La difficulté dans ce contexte nouveau, c’est comme chaque fois de conserver la proximité. L’information, la communication, la formation, le dialogue et les actions ciblées... sont autant de leviers que le niveau régional entend actionner pour optimiser sa stratégie syndicale et mener à bien les programmes de développement de l’agriculture et d’accompagnement des filières.

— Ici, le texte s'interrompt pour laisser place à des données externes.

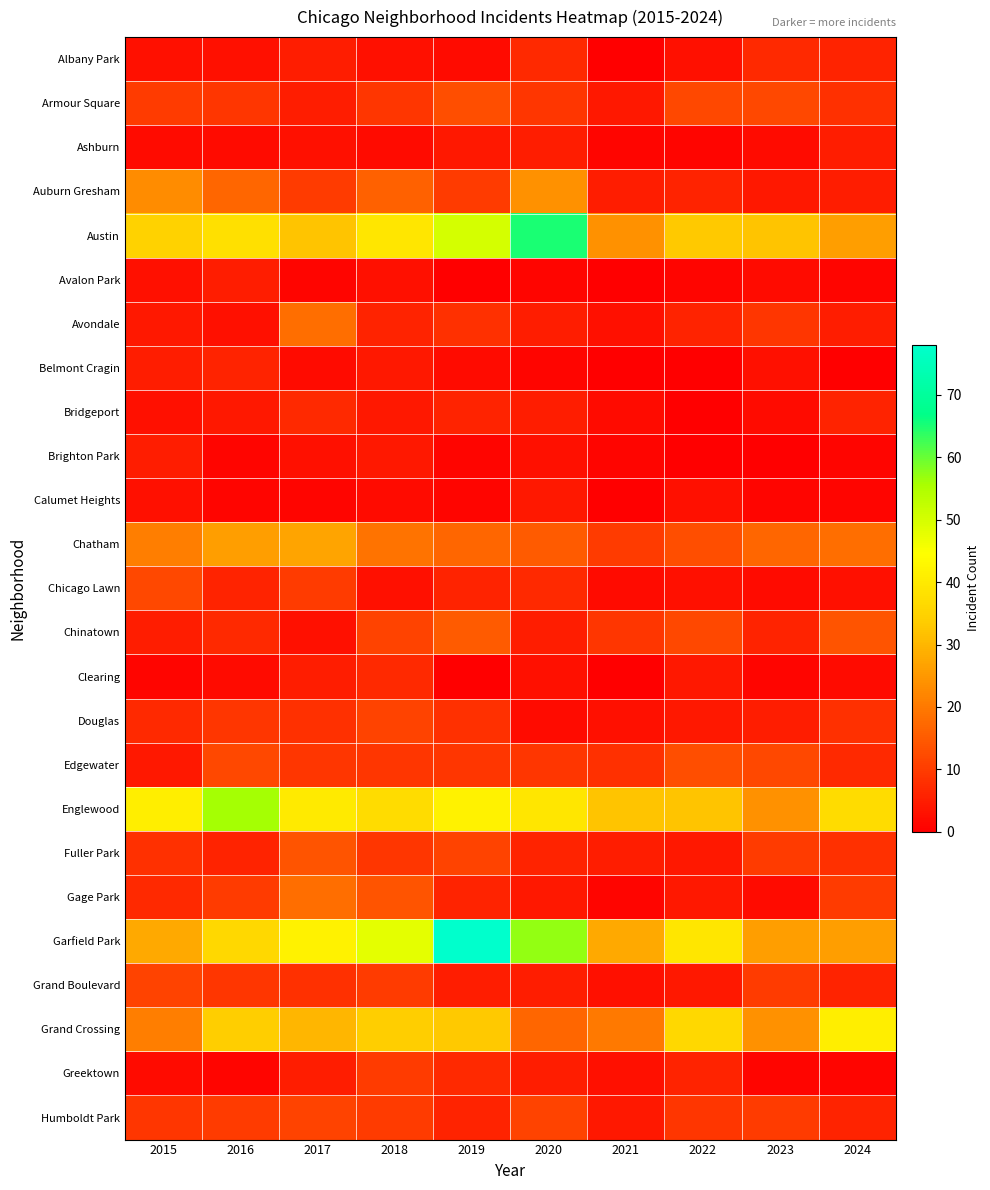

Between 2017 and 2016, which is larger?

2017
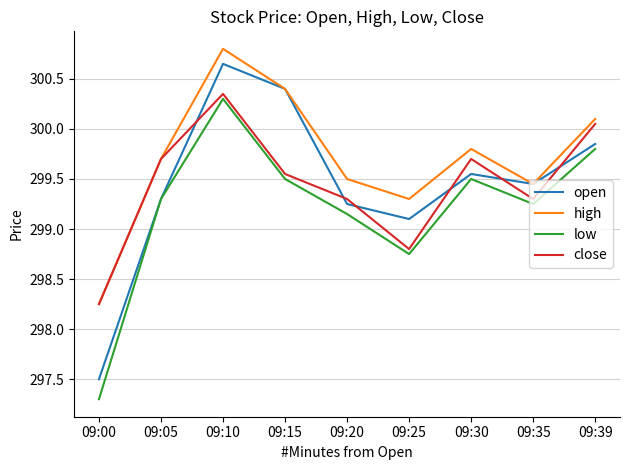

At which label is close closest to 299?

09:25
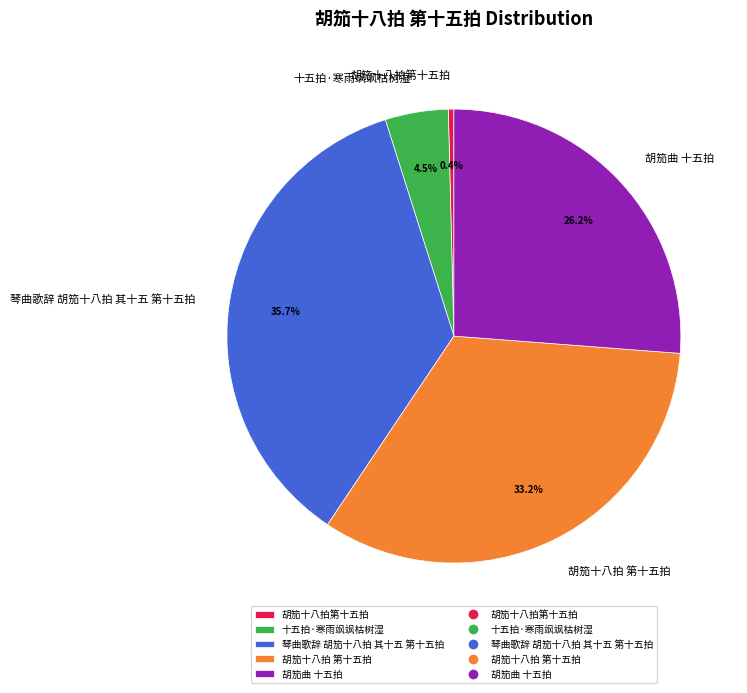

Count the number of slices in the pie.

5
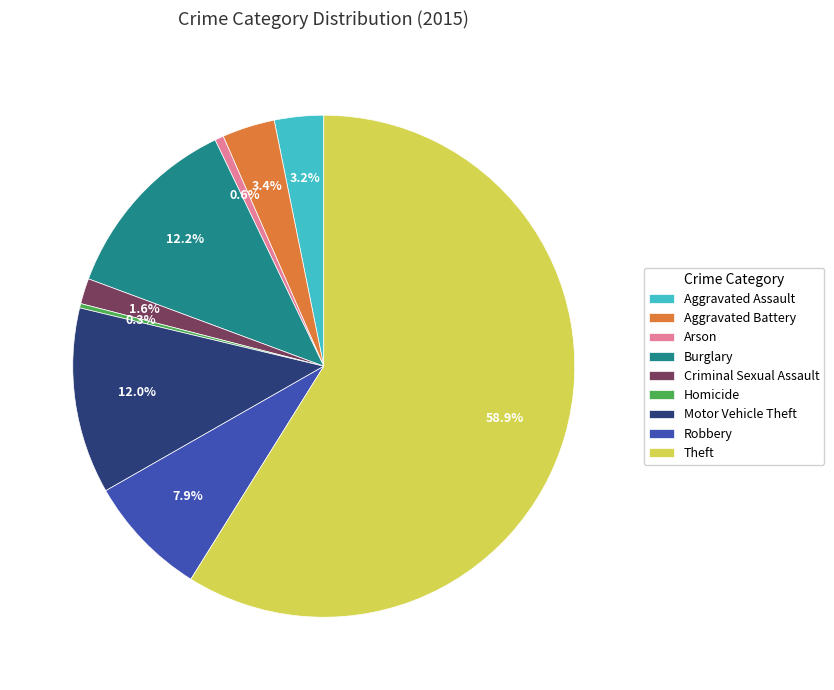

What percentage is the Criminal Sexual Assault slice, to the nearest percent?

2%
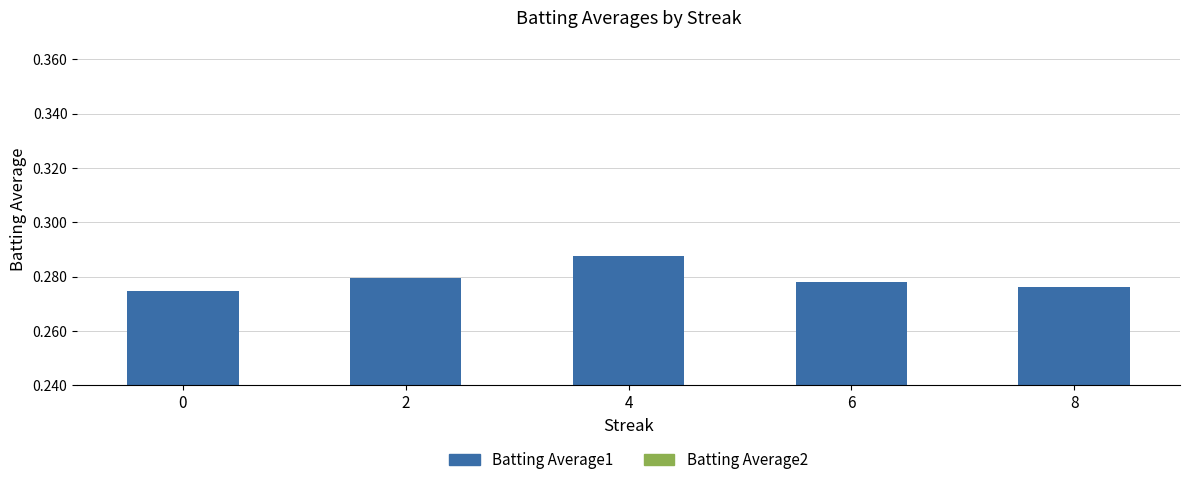

Are the bars horizontal?

No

De janvier à mars, des groupes de projets vont être formés et sollicités pour préciser l’organisation de la FRSEA BFC, à partir des attentes et des demandes des FDSEA. Le calendrier devrait amener à la définition d’un projet commun pour la rentrée 2016.

Les JA en ordre de marche
Quant aux JA de Bourgogne et de Franche-Comté, ils ont de longue date l’habitude de travailler ensemble sur les dossiers et reprennent donc leurs marques sans problème pour une fusion prévue en avril 2016. Les JA entendent tenir toute leur place au sein de la grande région et ne manquent pas d’ambition quant à leur capacité à faire entendre leur voix, grâce à la constitution d’un conseil d’administration élargi et conforté par le renforcement politique des territoires de Bourgogne et de Franche-comté. Ils veulent ainsi agir comme «des moteurs de propositions pour voir loin».
 
La feuille de route de la future Chambre régionale BFC
D’actualité aussi, la prochaine fusion des Chambres d’agriculture régionales de Bourgogne et de Franche-Comté. Là encore le processus connaîtra une première étape formelle le 18 décembre prochain, avec la première session de la Chambre régionale Bourgogne Franche-comté. Session qui verra l’élection d’un nouveau président à la tête d’une Chambre de 95 membres, avec un bureau de 20 membres. Côté organisation «on est au milieu du gué» puisque les mandats électifs se poursuivent encore pendant trois ans. Christian Decerle, s’est porté candidat au poste de président de la future Chambre régionale BFC et Michel Renevier à celui de vice-président. L’actuel président de la Chambre régionale de Bourgogne prévient d’entrée de jeu que «l’on aura besoin de toutes les forces sur ce grand territoire», face à un contexte économique particulièrement «déstabilisant» pour la profession. Il alerte sur trois rendez-vous à ne pas manquer :
- face à l’échelon régional, il s’agit de «se positionner sur notre modèle économique et comme des interlocuteurs que l’on ne piétine pas !» ;
- sur la réorganisation du périmètre de l’action de la Chambre régionale, toujours «se rappeler au service de qui et pour qui on travaille, les agriculteurs attendent de nous une organisation efficace et efficiente» ;
- sur un large territoire, il faut «s’organiser de façon réactive, au service des Chambres départementales afin qu’elles soient encore plus présentes sur le terrain».
Le mot de la fin appartient à Daniel Prieur, qui alerte sur l’inévitable bataille de l’argent qu’il va falloir mener – et gagner - pour sécuriser les fonds orientés vers l’agriculture dans le volet Europe : «A défaut d’être fort, il s’agit de compenser par plus d’intelligence».